Versklavung von Besiegten war selbstverständlich für die Siegreichen ungeschriebenes Recht der Herrschenden, bis dereinst in der amerikanischen Verfassung Menschenrechte festgeschrieben wurden. Ägypter hielten sich Sklaven. Perser hielten sich Sklaven. Griechen hielten sich Sklaven. Wikinger hielten sich Sklaven. Auf den Äckern. In den Häusern. In den Betten. In den Schlachten. Sklavenhaltung war im Römischen Reich sogar eine tragende Säule des Systems, ohne die das Imperium lange vor seinem tatsächlichen Untergang untergegangen wäre. Ein Drittel der Bevölkerung, erbeutet in siegreichen Feldzügen, diente als Sklaven den anderen zwei Dritteln.
Die ausgebeutete Minderheit wagte zwar gelegentlich einen Aufstand gegen die Mehrheit, etwa den historischen unter der Führung von Spartacus, verfilmt von Hollywood rund zweitausend Jahre später. Aber die Aufrührer bezahlten ihren Freiheitsdrang mit dem Leben und wurden entlang der römischen Heerstraßen zur Abschreckung ans Kreuz genagelt.
Vae victis, wehe den Besiegten: Seit den Kriegen der Antike war ihnen bewusst, was bei einer Niederlage drohte - die Sklaverei. Sie hätten umgekehrt im Fall eines Sieges ihre Feinde nicht anders behandelt. In Friedenszeiten erfüllten Begehrlichkeiten und Bedürfnisse der Sklavenhalter für Haus, Hof oder Harem die Sklavenhändler. Ihr Geschäft blühte. Kein anderes Gewerbe garantierte so große Gewinne bei so geringem Risiko wie das mit der Ware Mensch. Über die damaligen Umsätze und Gewinnspannen existieren logischerweise keine Aufzeichnungen. Daran hat sich nichts geändert.
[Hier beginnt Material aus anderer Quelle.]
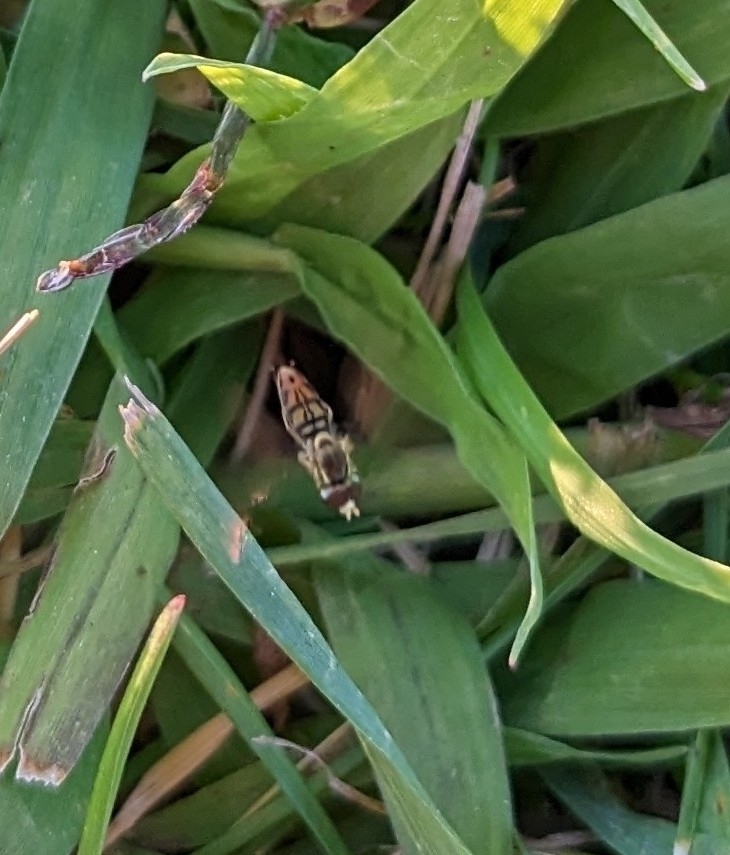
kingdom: Animalia
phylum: Arthropoda
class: Insecta
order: Diptera
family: Syrphidae
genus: Toxomerus
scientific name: Toxomerus marginatus
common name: Syrphid fly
Denn auch in der Neuzeit gibt es nur Vermutungen über Renditen im Dunkelfeld Menschenhandel. Aber die Bewertungen auf der Grundlage von kriminalpolizeilichen Statistiken aus Staaten oder Regionen, die hauptsächlich den Markt beliefern, und Preisen, die dort erzielt werden, wo die Nachfrage am größten ist, sind wohl nahe an der Realität.
Im »Global Report 2012« des in Wien unter dem Dach der UNO ansässigen United Nations Office on Drugs and Crime (UNODC) wird von einem »exorbitanten« Geschäftsmodell gesprochen. Die Polizeibehörden der an der UNODC-Studie beteiligten 137 Länder schätzen, dass auf dem Wachstumsmarkt »Mensch« weltweit pro Jahr ungefähr 30 Milliarden Dollar verdient werden. Darin enthalten sind Gewinne aus freiwilliger wie aus erzwungener Prostitution, Erlöse aus freiwilligen wie aus erzwungenen Arbeitsleistungen, aus Kinder- wie aus Organhandel, aus dem Handel mit Haussklaven und Scheinehen wie aus dem Geschäftszweig Menschenschmuggel der Schleuserbanden.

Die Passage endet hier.